Su queste basi è cresciuto il discorso sull’obbligo vaccinale al personale scolastico, materia che non rientra nel prossimo decreto legge sul Green pass nei luoghi affollati. Il sottosegretario alla Salute Andrea Costa ha detto che, se entro il 20 agosto, la «categoria» non avrà risposto «in maniera convinta all’invito a vaccinarsi» sarà «valutata l’ipotesi dell’obbligo vaccinale». Ma non ha chiarito perché ci sono meno di duemila vaccinazioni al giorno. Il ministero dell’Istruzione, in una nota esplicativa con le indicazioni del Cts, sostiene che la vaccinazione «appare eticamente doverosa la vaccinazione del personale scolastico». Il Cts parla di «obbligatorietà in casi di emergenza».

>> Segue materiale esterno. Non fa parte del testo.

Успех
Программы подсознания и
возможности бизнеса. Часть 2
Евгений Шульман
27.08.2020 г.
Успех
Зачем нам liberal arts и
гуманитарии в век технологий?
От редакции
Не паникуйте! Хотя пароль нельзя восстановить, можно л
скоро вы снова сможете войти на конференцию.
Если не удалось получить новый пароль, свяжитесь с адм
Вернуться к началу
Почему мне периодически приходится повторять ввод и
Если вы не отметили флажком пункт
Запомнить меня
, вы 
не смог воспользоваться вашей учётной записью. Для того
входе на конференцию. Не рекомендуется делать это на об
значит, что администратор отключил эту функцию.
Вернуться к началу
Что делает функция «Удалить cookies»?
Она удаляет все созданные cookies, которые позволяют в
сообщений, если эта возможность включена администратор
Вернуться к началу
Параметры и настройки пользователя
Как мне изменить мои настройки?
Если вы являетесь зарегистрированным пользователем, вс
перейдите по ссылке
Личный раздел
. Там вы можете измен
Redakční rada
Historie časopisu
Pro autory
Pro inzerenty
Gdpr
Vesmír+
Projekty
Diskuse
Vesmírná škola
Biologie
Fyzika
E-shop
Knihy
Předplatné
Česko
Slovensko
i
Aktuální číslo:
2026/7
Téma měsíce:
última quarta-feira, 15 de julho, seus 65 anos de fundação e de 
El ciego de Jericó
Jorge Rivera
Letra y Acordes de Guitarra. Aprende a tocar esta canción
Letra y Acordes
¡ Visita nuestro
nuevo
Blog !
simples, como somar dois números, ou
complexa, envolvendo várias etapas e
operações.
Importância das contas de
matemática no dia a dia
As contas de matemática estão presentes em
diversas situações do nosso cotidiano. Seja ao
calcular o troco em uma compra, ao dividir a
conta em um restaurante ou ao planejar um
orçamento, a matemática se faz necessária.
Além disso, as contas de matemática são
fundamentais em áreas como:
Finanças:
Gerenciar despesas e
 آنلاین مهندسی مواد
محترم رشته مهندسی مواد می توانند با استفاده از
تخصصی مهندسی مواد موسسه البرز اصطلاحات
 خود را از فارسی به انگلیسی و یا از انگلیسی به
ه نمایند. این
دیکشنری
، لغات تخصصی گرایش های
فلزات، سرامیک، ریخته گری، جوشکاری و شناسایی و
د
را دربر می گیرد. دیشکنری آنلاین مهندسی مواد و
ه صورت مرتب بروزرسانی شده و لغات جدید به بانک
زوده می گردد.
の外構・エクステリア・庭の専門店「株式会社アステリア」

Figliuolo ieri ha affrontato un’altra questione. Se si vuole tornare in presenza in classe da inizio settembre ad essere vaccinati dovrebbero essere anche gli studenti. Come il Cts il generale intende dare «priorità» a quelli «di età uguale o superiore ai 12 anni».Sarà il caso di procedere, mancano meno di sei settimane e l’impresa sembra proibitiva. Se così fosse non sarebbe male evitare agli studenti la strategia usata sui docenti. E manca un orientamento sul distanziamento o sulle mascherine in classe. Il rischio è prendere decisioni a ridosso del 1 settembre.

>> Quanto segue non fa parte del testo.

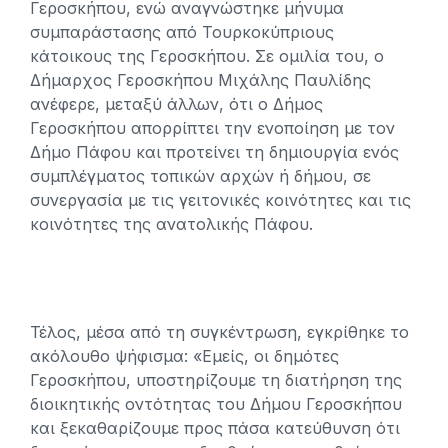
Γεροσκήπου, ενώ αναγνώστηκε μήνυμα
συμπαράστασης από Τουρκοκύπριους
κάτοικους της Γεροσκήπου. Σε ομιλία του, ο
Δήμαρχος Γεροσκήπου Μιχάλης Παυλίδης
ανέφερε, μεταξύ άλλων, ότι ο Δήμος
Γεροσκήπου απορρίπτει την ενοποίηση με τον
Δήμο Πάφου και προτείνει τη δημιουργία ενός
συμπλέγματος τοπικών αρχών ή δήμου, σε
συνεργασία με τις γειτονικές κοινότητες και τις
κοινότητες της ανατολικής Πάφου.
Τέλος, μέσα από τη συγκέντρωση, εγκρίθηκε το
ακόλουθο ψήφισμα: «Εμείς, οι δημότες
Γεροσκήπου, υποστηρίζουμε τη διατήρηση της
διοικητικής οντότητας του Δήμου Γεροσκήπου
και ξεκαθαρίζουμε προς πάσα κατεύθυνση ότι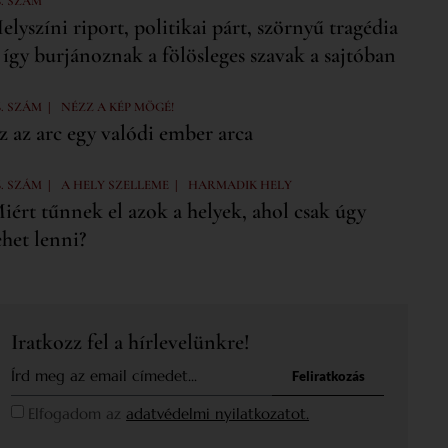
6. SZÁM
elyszíni riport, politikai párt, szörnyű tragédia
 így burjánoznak a fölösleges szavak a sajtóban
|
6. SZÁM
NÉZZ A KÉP MÖGÉ!
z az arc egy valódi ember arca
|
|
6. SZÁM
A HELY SZELLEME
HARMADIK HELY
iért tűnnek el azok a helyek, ahol csak úgy
ehet lenni?
Iratkozz fel a hírlevelünkre!
Feliratkozás
Elfogadom az
adatvédelmi nyilatkozatot.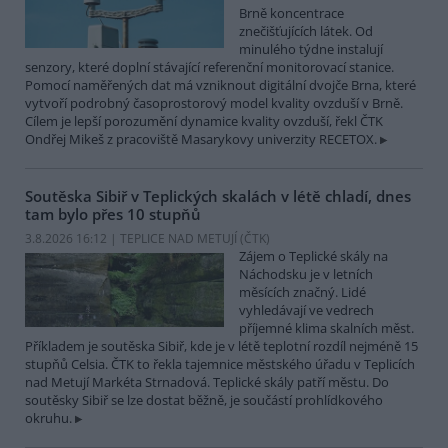
Brně koncentrace
znečišťujících látek. Od
minulého týdne instalují
senzory, které doplní stávající referenční monitorovací stanice.
Pomocí naměřených dat má vzniknout digitální dvojče Brna, které
vytvoří podrobný časoprostorový model kvality ovzduší v Brně.
Cílem je lepší porozumění dynamice kvality ovzduší, řekl ČTK
Ondřej Mikeš z pracoviště Masarykovy univerzity RECETOX.
Soutěska Sibiř v Teplických skalách v létě chladí, dnes
tam bylo přes 10 stupňů
3.8.2026 16:12 | TEPLICE NAD METUJÍ (
ČTK
)
Zájem o Teplické skály na
Náchodsku je v letních
měsících značný. Lidé
vyhledávají ve vedrech
příjemné klima skalních měst.
Příkladem je soutěska Sibiř, kde je v létě teplotní rozdíl nejméně 15
stupňů Celsia. ČTK to řekla tajemnice městského úřadu v Teplicích
nad Metují Markéta Strnadová. Teplické skály patří městu. Do
soutěsky Sibiř se lze dostat běžně, je součástí prohlídkového
okruhu.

Il governo, ha detto ieri il presidente del Consiglio Mario Draghi, affronterà il problema dell’obbligo vaccinale a scuola a partire dalla prossima settimana, insieme alla questione trasporti e a quella del «Green pass» sui luoghi di lavoro. Anche in questo caso l’obbligo presenta alcuni rilevanti problemi costituzionali, oltre che di privacy. Draghi ha detto che coinvolgerà nella discussione i sindacati, dopo che Confindustria ha manifestato le sue intenzioni tramite una mail della sua direttrice generale.